* INSTRUCTIONS FOR THE TASK *
No pictures, everything else exact: set down the entries in full.

* DATA *

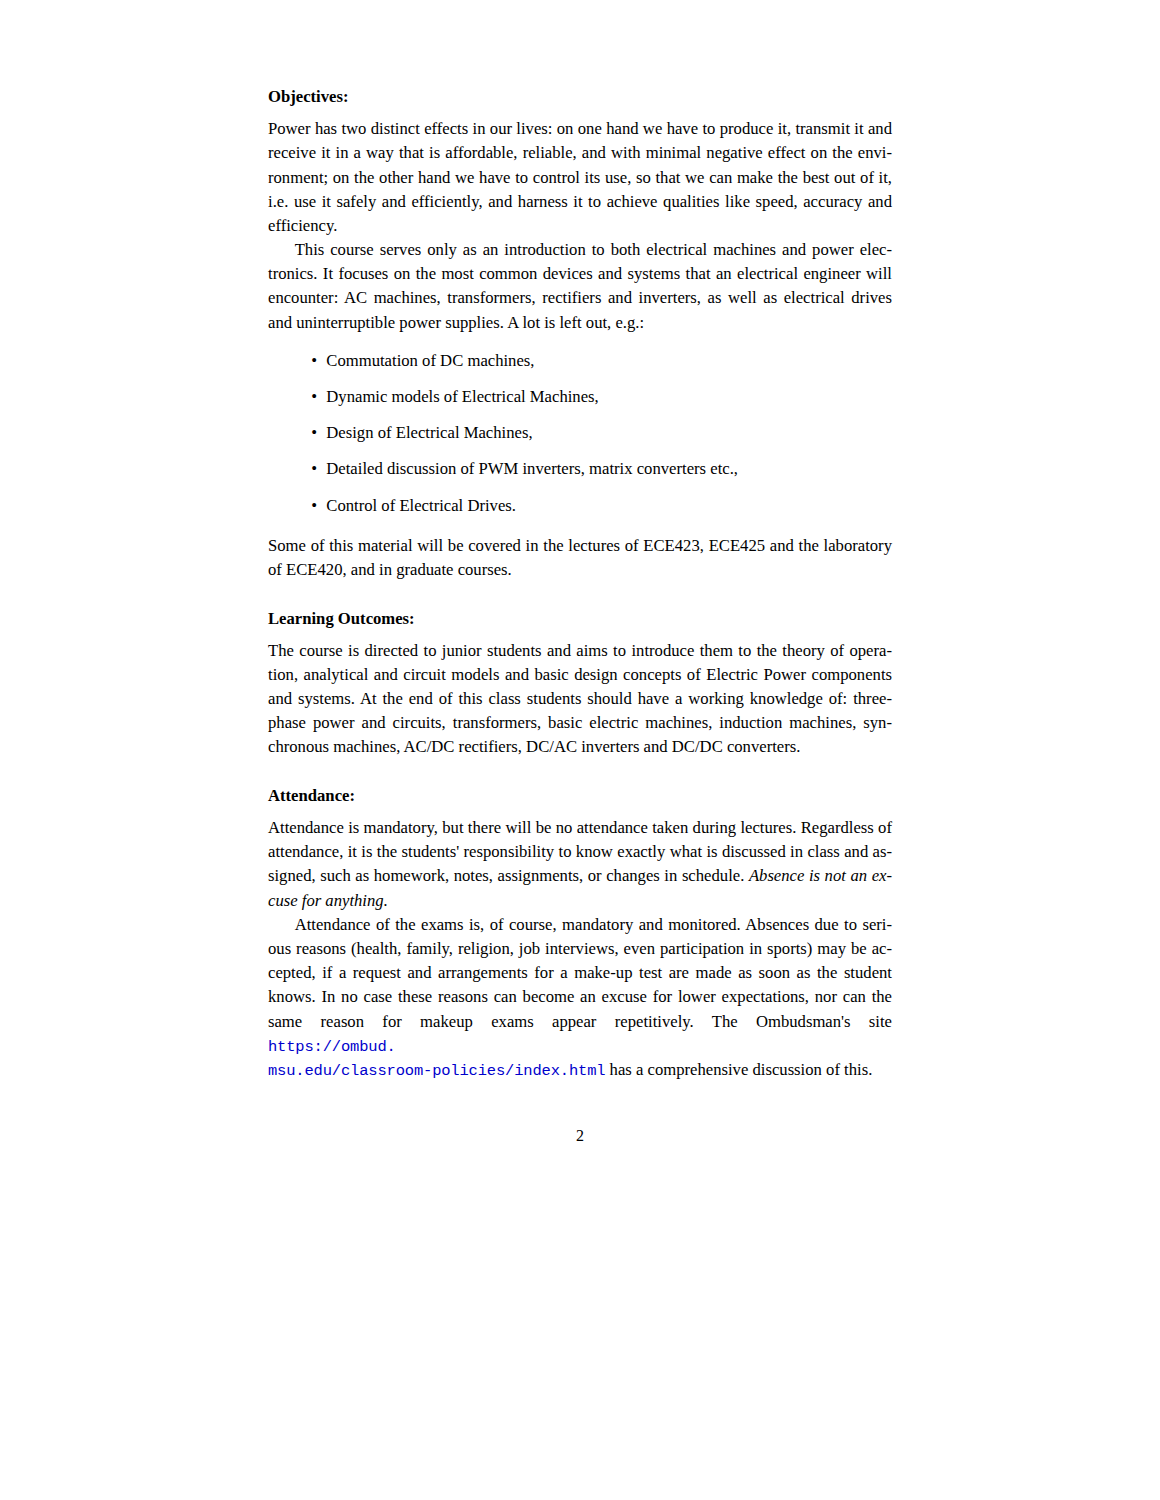Objectives:
Power has two distinct effects in our lives: on one hand we have to produce it, transmit it and receive it in a way that is affordable, reliable, and with minimal negative effect on the environment; on the other hand we have to control its use, so that we can make the best out of it, i.e. use it safely and efficiently, and harness it to achieve qualities like speed, accuracy and efficiency.
This course serves only as an introduction to both electrical machines and power electronics. It focuses on the most common devices and systems that an electrical engineer will encounter: AC machines, transformers, rectifiers and inverters, as well as electrical drives and uninterruptible power supplies. A lot is left out, e.g.:
Commutation of DC machines,
Dynamic models of Electrical Machines,
Design of Electrical Machines,
Detailed discussion of PWM inverters, matrix converters etc.,
Control of Electrical Drives.
Some of this material will be covered in the lectures of ECE423, ECE425 and the laboratory of ECE420, and in graduate courses.
Learning Outcomes:
The course is directed to junior students and aims to introduce them to the theory of operation, analytical and circuit models and basic design concepts of Electric Power components and systems. At the end of this class students should have a working knowledge of: three-phase power and circuits, transformers, basic electric machines, induction machines, synchronous machines, AC/DC rectifiers, DC/AC inverters and DC/DC converters.
Attendance:
Attendance is mandatory, but there will be no attendance taken during lectures. Regardless of attendance, it is the students' responsibility to know exactly what is discussed in class and assigned, such as homework, notes, assignments, or changes in schedule. Absence is not an excuse for anything.
Attendance of the exams is, of course, mandatory and monitored. Absences due to serious reasons (health, family, religion, job interviews, even participation in sports) may be accepted, if a request and arrangements for a make-up test are made as soon as the student knows. In no case these reasons can become an excuse for lower expectations, nor can the same reason for makeup exams appear repetitively. The Ombudsman's site https://ombud.
msu.edu/classroom-policies/index.html has a comprehensive discussion of this.
2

* EXERCISE RESPONSE *
Objectives:
Power has two distinct effects in our lives: on one hand we have to produce it, transmit it and receive it in a way that is affordable, reliable, and with minimal negative effect on the environment; on the other hand we have to control its use, so that we can make the best out of it, i.e. use it safely and efficiently, and harness it to achieve qualities like speed, accuracy and efficiency.
This course serves only as an introduction to both electrical machines and power electronics. It focuses on the most common devices and systems that an electrical engineer will encounter: AC machines, transformers, rectifiers and inverters, as well as electrical drives and uninterruptible power supplies. A lot is left out, e.g.:
Commutation of DC machines,
Dynamic models of Electrical Machines,
Design of Electrical Machines,
Detailed discussion of PWM inverters, matrix converters etc.,
Control of Electrical Drives.
Some of this material will be covered in the lectures of ECE423, ECE425 and the laboratory of ECE420, and in graduate courses.
Learning Outcomes:
The course is directed to junior students and aims to introduce them to the theory of operation, analytical and circuit models and basic design concepts of Electric Power components and systems. At the end of this class students should have a working knowledge of: three-phase power and circuits, transformers, basic electric machines, induction machines, synchronous machines, AC/DC rectifiers, DC/AC inverters and DC/DC converters.
Attendance:
Attendance is mandatory, but there will be no attendance taken during lectures. Regardless of attendance, it is the students' responsibility to know exactly what is discussed in class and assigned, such as homework, notes, assignments, or changes in schedule. Absence is not an excuse for anything.
Attendance of the exams is, of course, mandatory and monitored. Absences due to serious reasons (health, family, religion, job interviews, even participation in sports) may be accepted, if a request and arrangements for a make-up test are made as soon as the student knows. In no case these reasons can become an excuse for lower expectations, nor can the same reason for makeup exams appear repetitively. The Ombudsman's site https://ombud.
msu.edu/classroom-policies/index.html has a comprehensive discussion of this.
2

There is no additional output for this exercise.